====== Data supplied ======

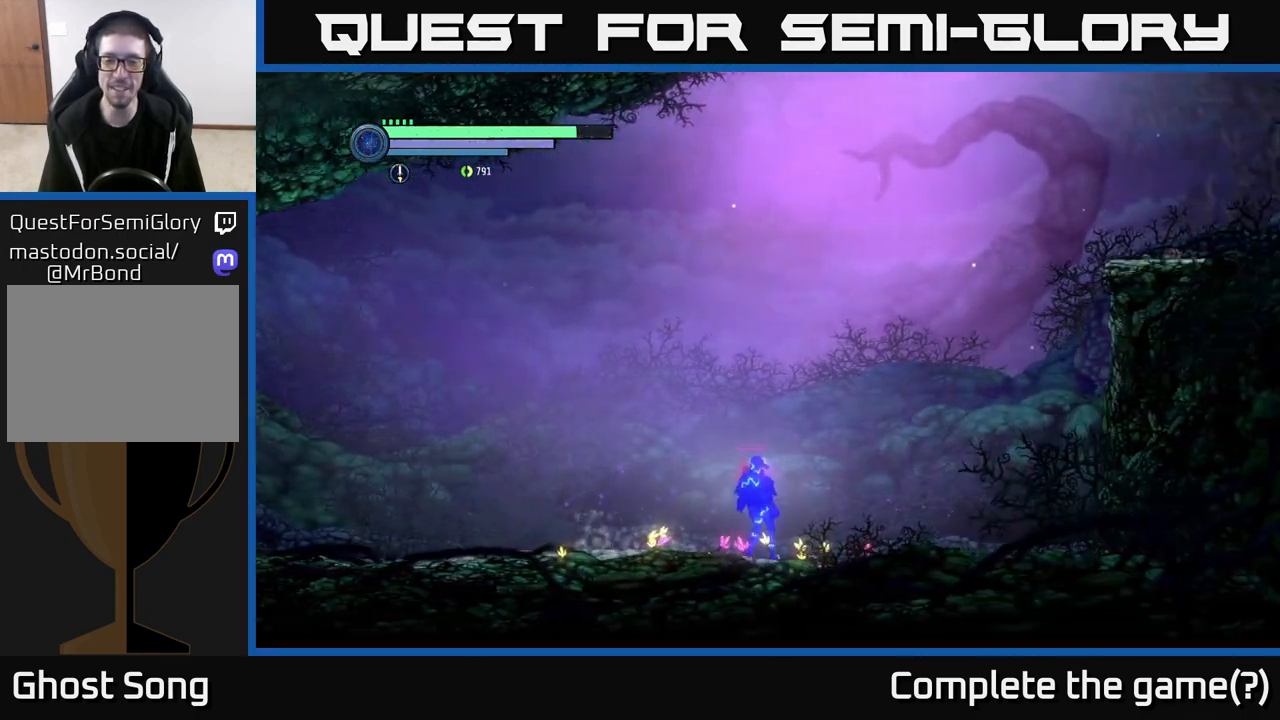
{"buttons": ["R2"], "left_stick": "right", "right_stick": "center", "events": [[33, "left_stick", "center"], [167, "left_stick", "right"], [233, "R2", "down"]]}
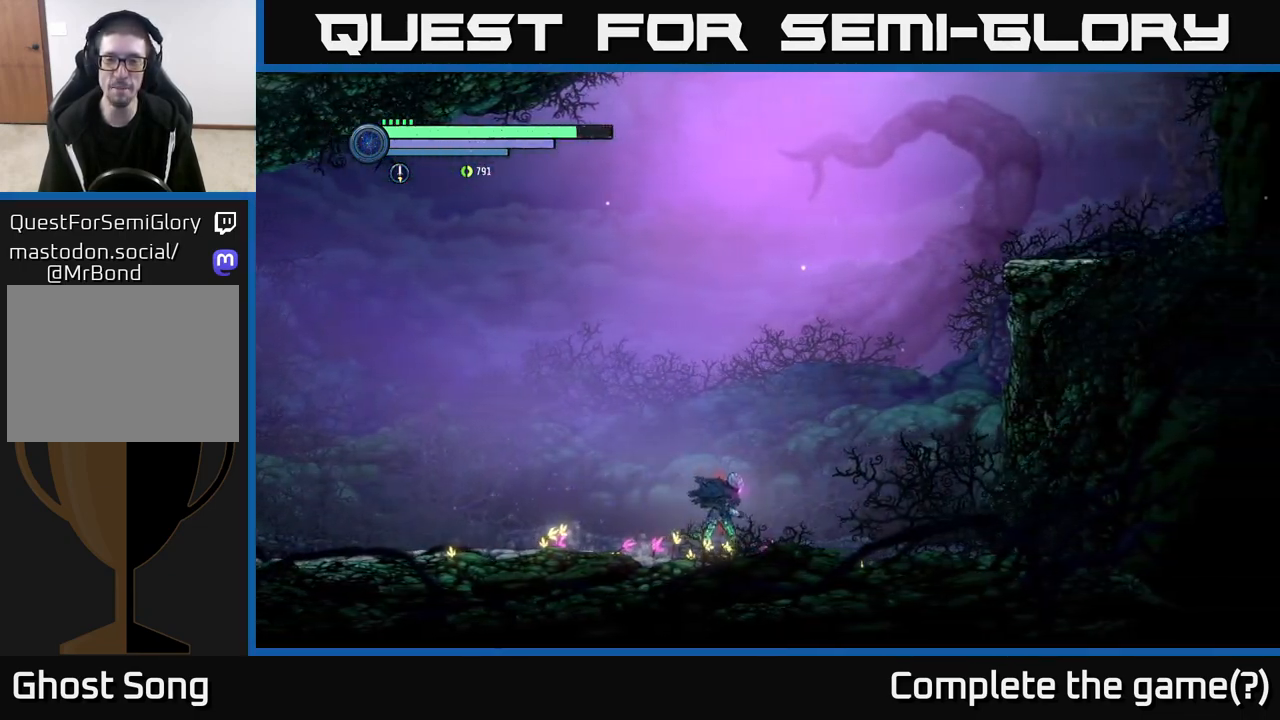
{"buttons": ["A", "R2"], "left_stick": "right", "right_stick": "center", "events": [[217, "A", "down"]]}
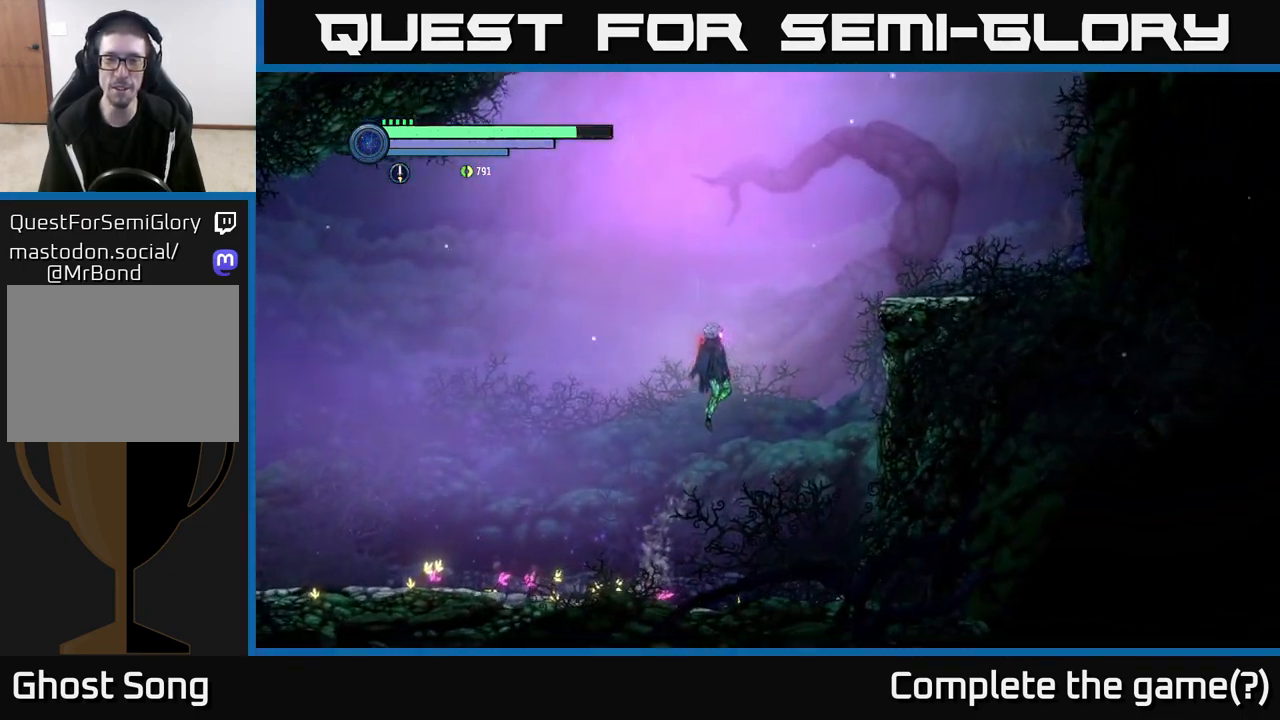
{"buttons": ["A", "R2"], "left_stick": "right", "right_stick": "center", "events": [[33, "A", "up"], [217, "A", "down"]]}
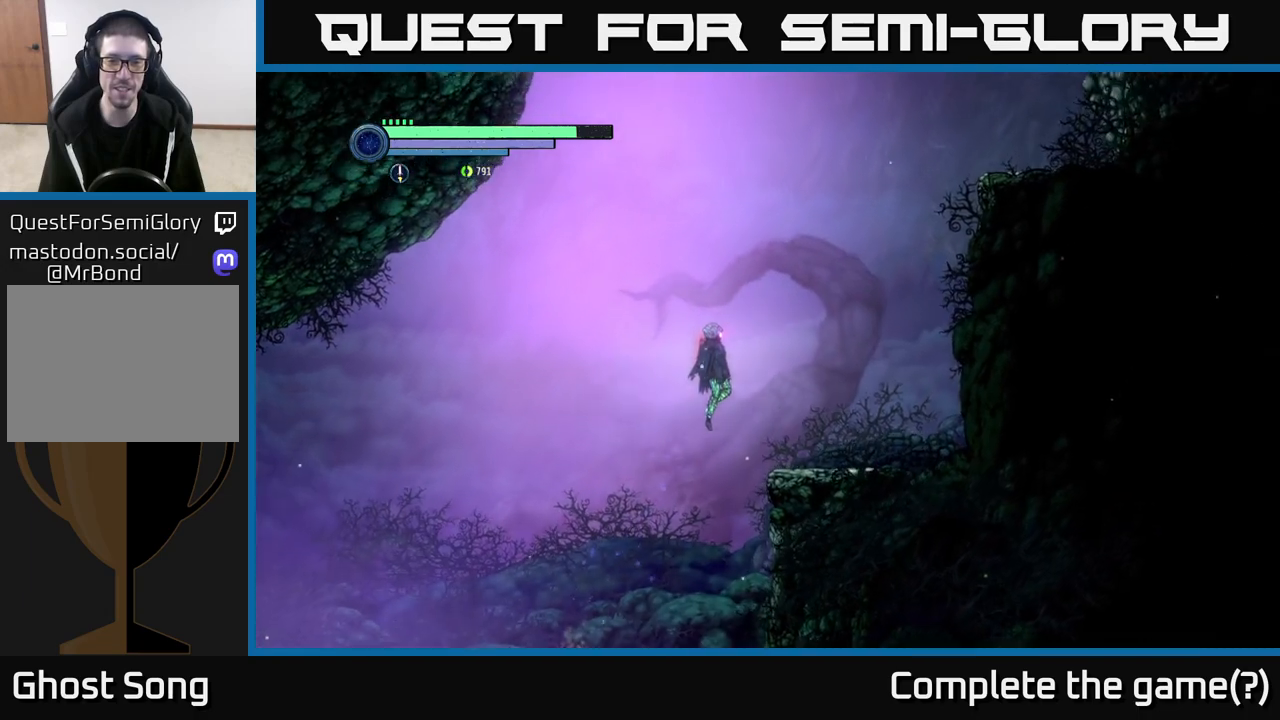
{"buttons": [], "left_stick": "right", "right_stick": "center", "events": [[317, "R2", "up"], [333, "A", "up"], [367, "left_stick", "center"], [483, "left_stick", "right"]]}
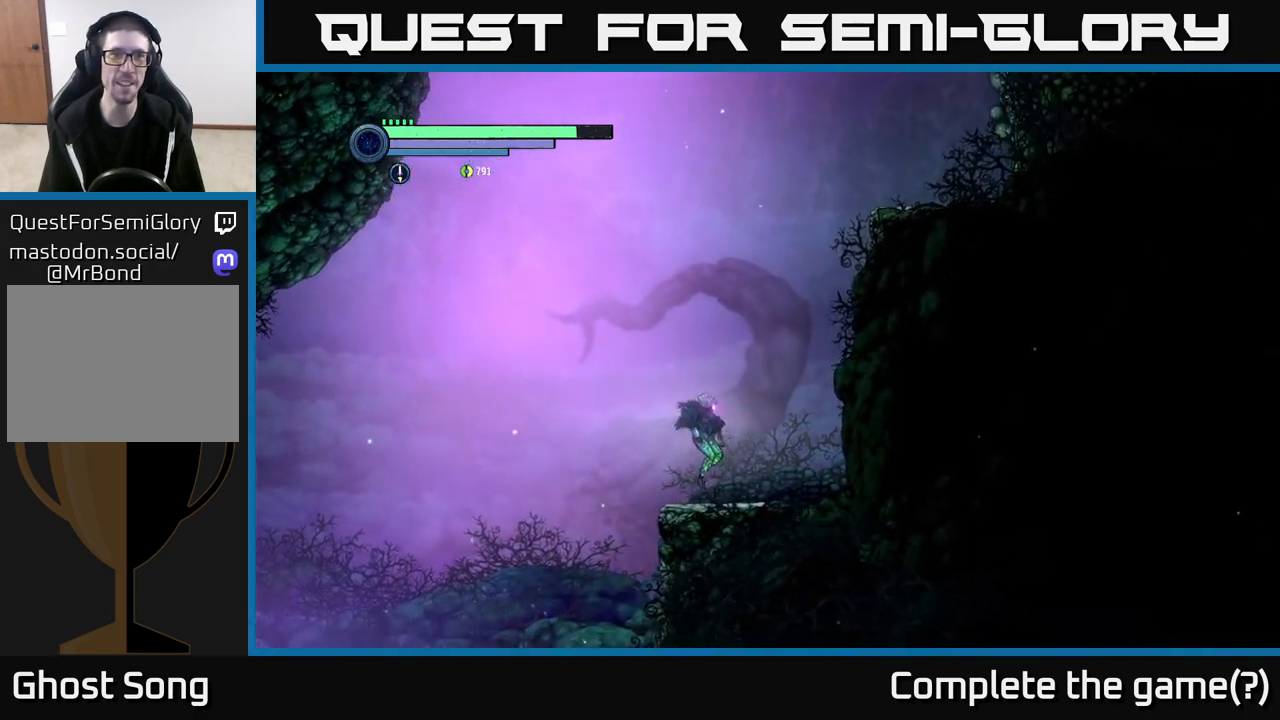
{"buttons": ["A", "R2"], "left_stick": "right", "right_stick": "center", "events": [[50, "R2", "down"], [183, "A", "down"], [417, "A", "up"], [483, "A", "down"]]}
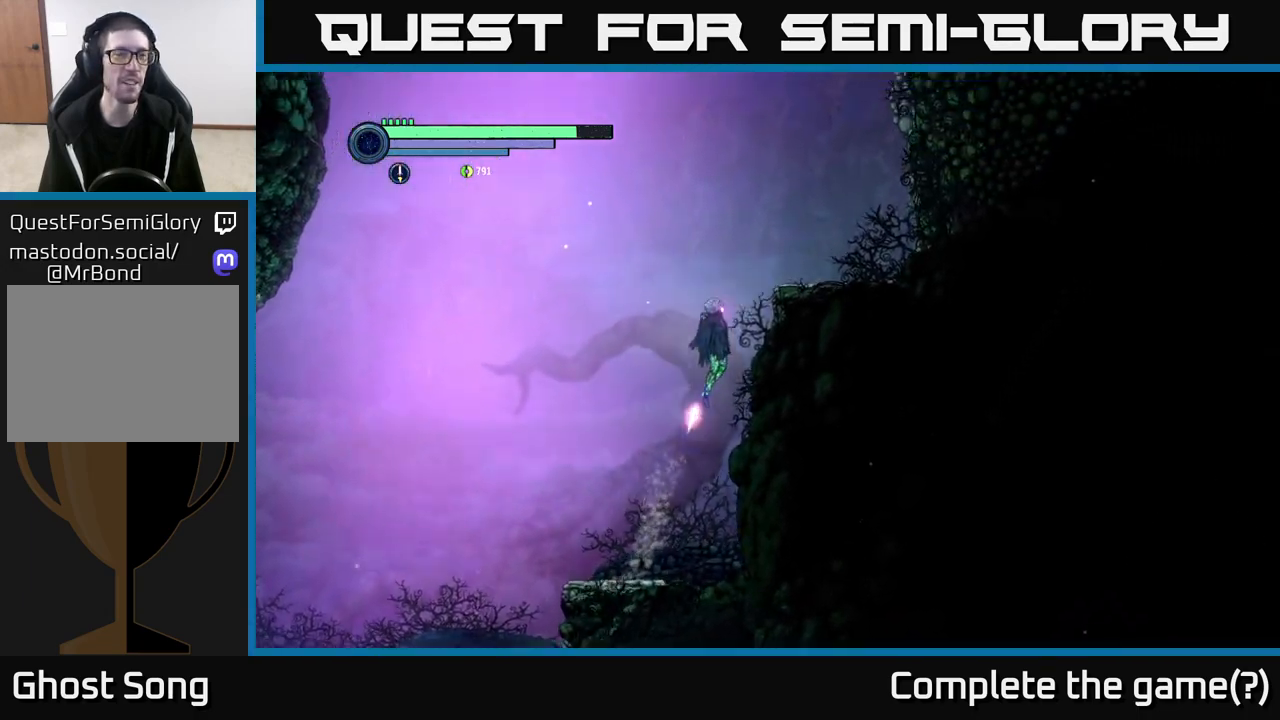
{"buttons": [], "left_stick": "center", "right_stick": "center", "events": [[350, "A", "up"], [400, "R2", "up"], [450, "left_stick", "center"]]}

======

» Your objective: Each record above should be returned unchanged, except that the pictures are dropped.

» Exercise response:
{"buttons": ["R2"], "left_stick": "right", "right_stick": "center", "events": [[33, "left_stick", "center"], [167, "left_stick", "right"], [233, "R2", "down"]]}
{"buttons": ["A", "R2"], "left_stick": "right", "right_stick": "center", "events": [[217, "A", "down"]]}
{"buttons": ["A", "R2"], "left_stick": "right", "right_stick": "center", "events": [[33, "A", "up"], [217, "A", "down"]]}
{"buttons": [], "left_stick": "right", "right_stick": "center", "events": [[317, "R2", "up"], [333, "A", "up"], [367, "left_stick", "center"], [483, "left_stick", "right"]]}
{"buttons": ["A", "R2"], "left_stick": "right", "right_stick": "center", "events": [[50, "R2", "down"], [183, "A", "down"], [417, "A", "up"], [483, "A", "down"]]}
{"buttons": [], "left_stick": "center", "right_stick": "center", "events": [[350, "A", "up"], [400, "R2", "up"], [450, "left_stick", "center"]]}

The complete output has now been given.